SOURCE TEXT ▸
┌────────

SECURITIES AND EXCHANGE COMMISSION

Washington, D.C. 20549

 

FORM 8-K

 

CURRENT REPORT

 

PURSUANT TO SECTION 13 OR 15(d) OF

THE SECURITIES EXCHANGE ACT OF 1934

 

Date of Report (Date of earliest event reported): January 20, 2020

 

U.S. LITHIUM CORP.

(Exact name of registrant as specified in its charter)

 

 

 

 

 

 

Nevada

  

333-144944

  

98-0514250

(State or other jurisdiction

  

(Commission File Number)

  

(IRS Employer

of Incorporation)

  

  

  

Identification Number)

  

  

  

  

  

  

  

12340 Seal Beach Blvd. Suite B-190

Seal Beach, CA 90740

  

  

  

  

(Address of principal executive offices)

  

  

  

  

(702) 866-2500

  

  

  

  

(Registrant’s Telephone Number)

  

  

 

(Former name or former address, if changed since last report)

 

    Check the appropriate box below if the Form 8-K filing is intended to simultaneously satisfy the filing obligation of the registrant under any of the following provisions (see General Instruction A.2. below):

 

          .    Written communication pursuant to Rule 425 under the Securities Act (17 CFR 230.425)

 

          .    Soliciting material pursuant to Rule 14a-12 under the Exchange Act (17 CFR 240.14a-12)

 

          .    Pre-commencement communication pursuant to Rule 14d-2(b) under the Exchange Act (17 CFR 240.14d-2(b))

 

          .    Pre-commencement communication pursuant to Rule 13e-4(c) under the Exchange Act (17 CFR 240.13e-4(c))

 

1


Item 1.01 Entry into a Material Definitive Agreement.

 

On January 20, 2020 U. S. Lithium Corp. (the “Company”) concluded an agreement (the “Agreement”) to acquire four contracts providing for the production, processing, marketing, and sales of hemp and CBD products. The contracts were purchased from Hemp Cloud 9 LLC, a Texas company for total consideration of 4,700,000 shares of common stock in U. S. Lithium. The four contracts purchased were between Hemp Cloud 9 and (a) Hemp Heaven Farms Inc., (b) CBD Gummy King LLC, (c) Validus Healthcare Network Inc., and (d) Mykline LLC.

└────────

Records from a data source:

┌────────

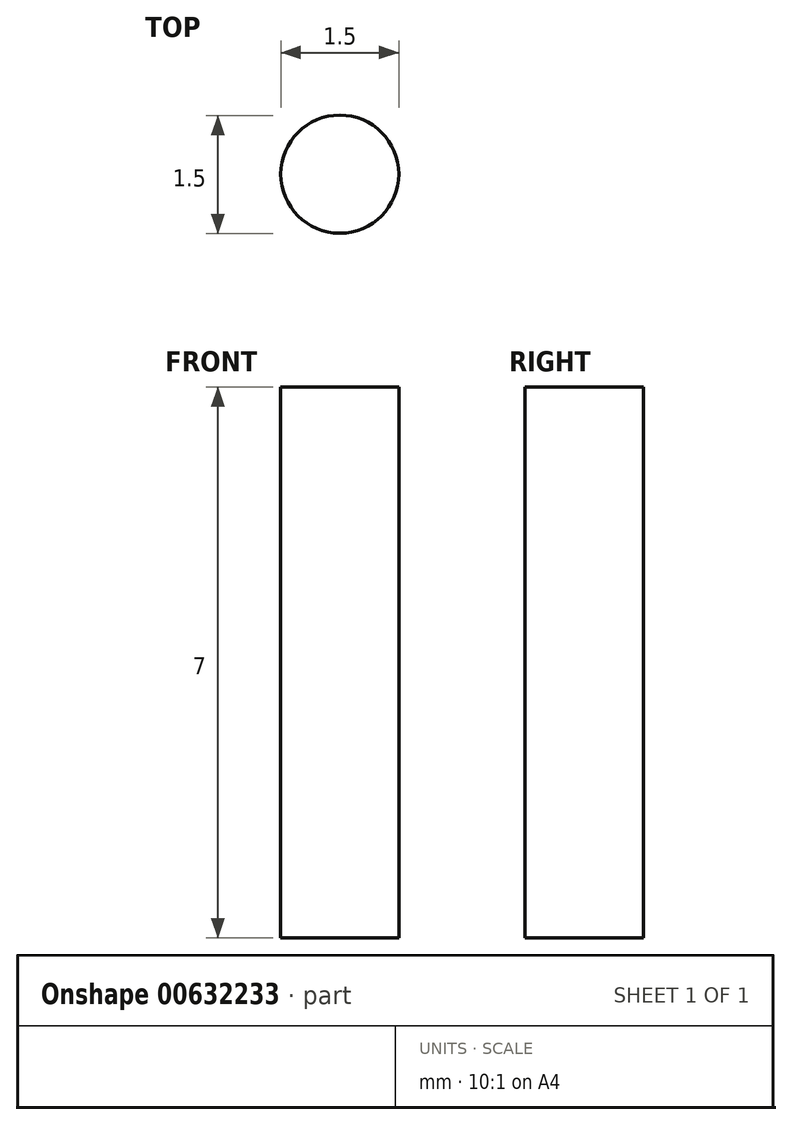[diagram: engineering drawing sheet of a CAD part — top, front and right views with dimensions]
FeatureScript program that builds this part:
annotation { "Feature Type Name" : "Feature", "Feature Type Description" : "" }
export const myFeature = defineFeature(function(context is Context, id is Id, definition is map)
    precondition{}
    {
        {
            var Q0;
            Q0=qCreatedBy(makeId("Top.planeOp"),FACE);
            var sketch = newSketch(context, id + "F0", { "sketchPlane" : qUnion([Q0])});
            skCircle(sketch, "E0", {"center": v(-13.28, 7.7) * mm, "radius": 0.75 * mm});
            skCircle(sketch, "E1", {"center": v(-7.79, 7.36) * mm, "radius": 1 * mm});
            skLineSegment(sketch, "E2.bottom", {"start": v(-10.46, 9.93) * mm, "end": v(-4.85, 9.93) * mm});
            skLineSegment(sketch, "E2.top", {"start": v(-10.46, 4.96) * mm, "end": v(-4.85, 4.96) * mm});
            skLineSegment(sketch, "E2.left", {"start": v(-10.46, 9.93) * mm, "end": v(-10.46, 4.96) * mm});
            skLineSegment(sketch, "E2.right", {"start": v(-4.85, 9.93) * mm, "end": v(-4.85, 4.96) * mm});
            skSolve(sketch);
        }
        {
            var Q0;
            Q0=makeQuery(id+"F0.imprint","IMPRINT",FACE,{"disambiguationData":[TD([[makeQuery(id+"F0.imprint","IMPRINT",EDGE,{"derivedFrom":sQuery(id+"F0.wireOp",EDGE,"PgbxZIXl-KwP4-Xyha-hbTg-DCnOzSjw6wvr.bottom")}),-1.0]])]});
            var Q1;
            Q1=makeQuery(id+"F0.imprint","IMPRINT",FACE,{"disambiguationData":[TD([[makeQuery(id+"F0.imprint","IMPRINT",EDGE,{"derivedFrom":sQuery(id+"F0.wireOp",EDGE,"E0")}),1.0]])]});
            extrude(context, id + "F1", {"entities" : qUnion([Q0, Q1]), "depth" : 7 * mm, "offsetDistance" : 25 * mm});
        }
    });
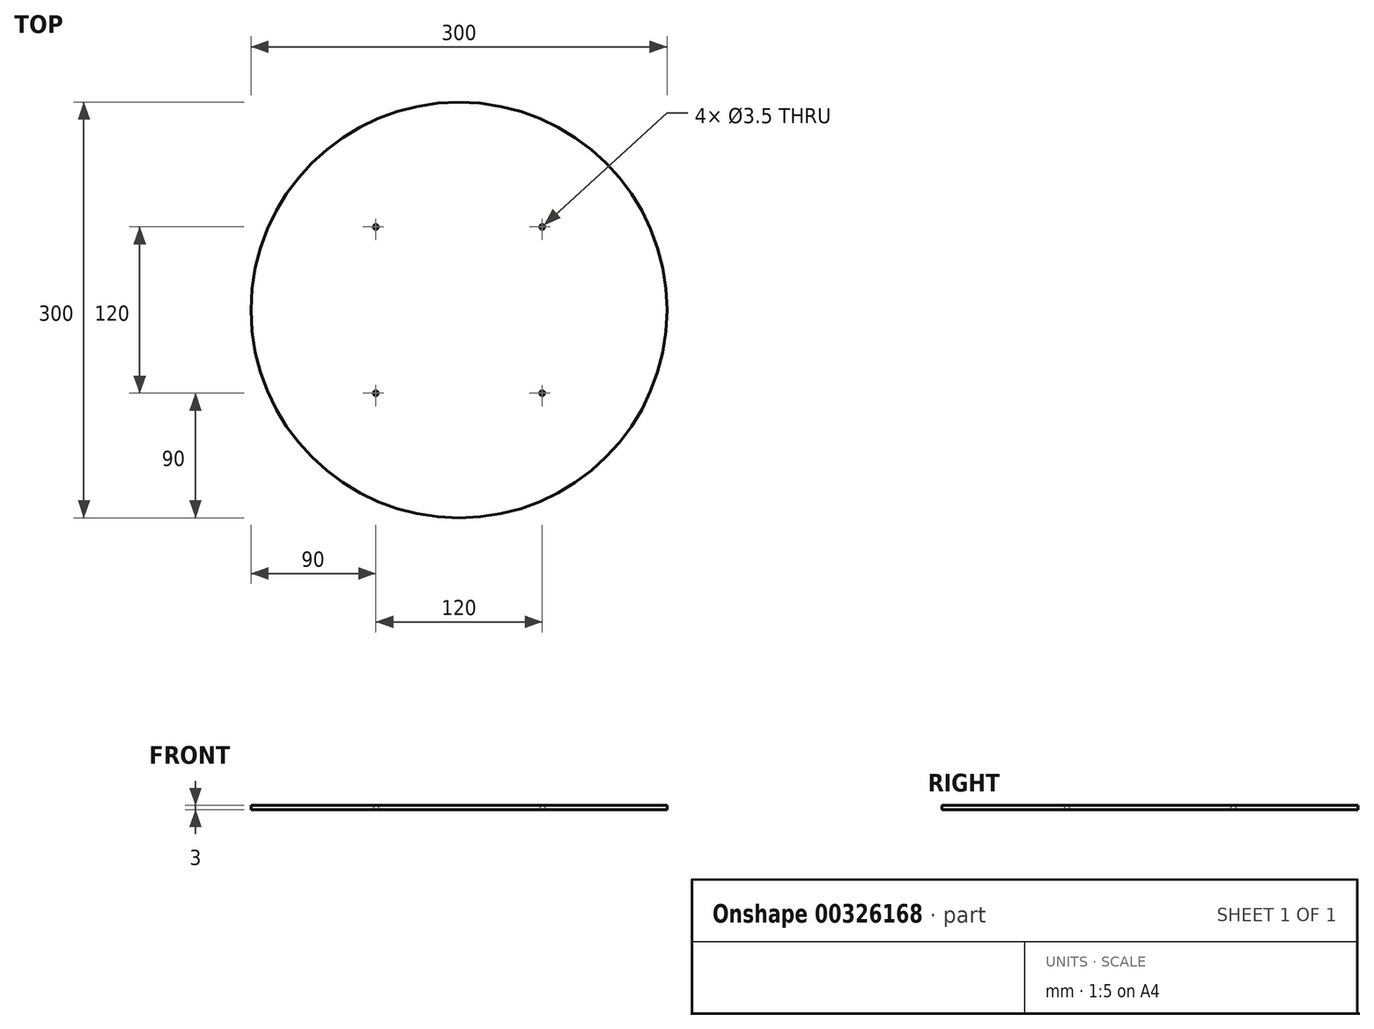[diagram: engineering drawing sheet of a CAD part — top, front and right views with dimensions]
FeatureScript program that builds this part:
annotation { "Feature Type Name" : "Feature", "Feature Type Description" : "" }
export const myFeature = defineFeature(function(context is Context, id is Id, definition is map)
    precondition{}
    {
        {
            var Q0;
            Q0=qCreatedBy(makeId("Top.planeOp"),FACE);
            var sketch = newSketch(context, id + "F0", { "sketchPlane" : qUnion([Q0])});
            skCircle(sketch, "E0", {"center": v(0, 0) * mm, "radius": 150 * mm});
            skLineSegment(sketch, "E1", {"start": v(106.07, 106.07) * mm, "end": v(-106.07, -106.07) * mm, "construction": true});
            skLineSegment(sketch, "E2", {"start": v(-106.07, 106.07) * mm, "end": v(106.07, -106.07) * mm, "construction": true});
            skLineSegment(sketch, "E3.bottom", {"start": v(-90, 90) * mm, "end": v(90, 90) * mm, "construction": true});
            skLineSegment(sketch, "E3.top", {"start": v(-90, -90) * mm, "end": v(90, -90) * mm, "construction": true});
            skLineSegment(sketch, "E3.left", {"start": v(-90, 90) * mm, "end": v(-90, -90) * mm, "construction": true});
            skLineSegment(sketch, "E3.right", {"start": v(90, 90) * mm, "end": v(90, -90) * mm, "construction": true});
            skLineSegment(sketch, "E4.bottom", {"start": v(-60, 60) * mm, "end": v(60, 60) * mm, "construction": true});
            skLineSegment(sketch, "E4.top", {"start": v(-60, -60) * mm, "end": v(60, -60) * mm, "construction": true});
            skLineSegment(sketch, "E4.left", {"start": v(-60, 60) * mm, "end": v(-60, -60) * mm, "construction": true});
            skLineSegment(sketch, "E4.right", {"start": v(60, 60) * mm, "end": v(60, -60) * mm, "construction": true});
            skCircle(sketch, "E5", {"center": v(60, 60) * mm, "radius": 1.75 * mm});
            skCircle(sketch, "E6.1.0", {"center": v(60, -60) * mm, "radius": 1.75 * mm});
            skCircle(sketch, "E6.2.0", {"center": v(-60, -60) * mm, "radius": 1.75 * mm});
            skCircle(sketch, "E6.3.0", {"center": v(-60, 60) * mm, "radius": 1.75 * mm});
            skLineSegment(sketch, "E6.anchor1", {"start": v(0, 0) * mm, "end": v(60, 60) * mm, "construction": true});
            skLineSegment(sketch, "E6.anchor2", {"start": v(0, 0) * mm, "end": v(-60, 60) * mm, "construction": true});
            skSolve(sketch);
        }
        {
            var Q0;
            Q0=makeQuery(id+"F0.imprint","IMPRINT",FACE,{"disambiguationData":[TD([[makeQuery(id+"F0.imprint","IMPRINT",EDGE,{"derivedFrom":sQuery(id+"F0.wireOp",EDGE,"E0")}),1.0]])]});
            extrude(context, id + "F1", {"entities" : qUnion([Q0]), "depth" : 3 * mm});
        }
    });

└────────

WORK TO DO ▸
1 > In the 8-K filing, what total consideration was paid for the four contracts bought from Hemp Cloud 9 LLC?
2 > Rewrite the passage of the 8-K filing starting at "THE SECURITIES EXCHANGE" and ending at "in its charter)", with "charter" changed to "articles of incorporation".
3 > Extend the 8-K filing on the hemp contract acquisition, picking up after its final sentence.

EXPECTED RESULTS ▸
1 > 4,700,000 shares of common stock in U. S. Lithium.

2 >
THE SECURITIES EXCHANGE ACT OF 1934

 

Date of Report (Date of earliest event reported): January 20, 2020

 

U.S. LITHIUM CORP.

(Exact name of registrant as specified in its articles of incorporation)

3 >
The contract with Hemp Heaven Farms allows the Company to purchase and resell hemp and certain cannabinoid products produced by the farm. The agreement with CBD Gummy King (“King”) allows the Company to sell raw hemp material and CBD products to King and to purchase gummy products from King for resale. The agreement with Validus Healthcare Network allows the Company to sell CBD products to Validus for resale to its network of healthcare practitioners.  Mykline sells products to chiropractors and the contract allows that group to market and sell the Company’s cannabinoid products into that market.

 

The foregoing summary of the purchase agreement between Hemp Cloud 9 and the Company is qualified by reference to the full text of the agreement, which is filed as Exhibit 1.01 hereto and incorporated herein by reference. For additional information, reference is made to the press release issued on January 21, 2020 which is attached as Exhibit hereto and incorporated herein by reference.

 

 

Item 3.02 Unregistered Sales of Equity Securities.

 

The information provided in Item 1.01 of this Current Report on Form 8-K is incorporated herein by reference.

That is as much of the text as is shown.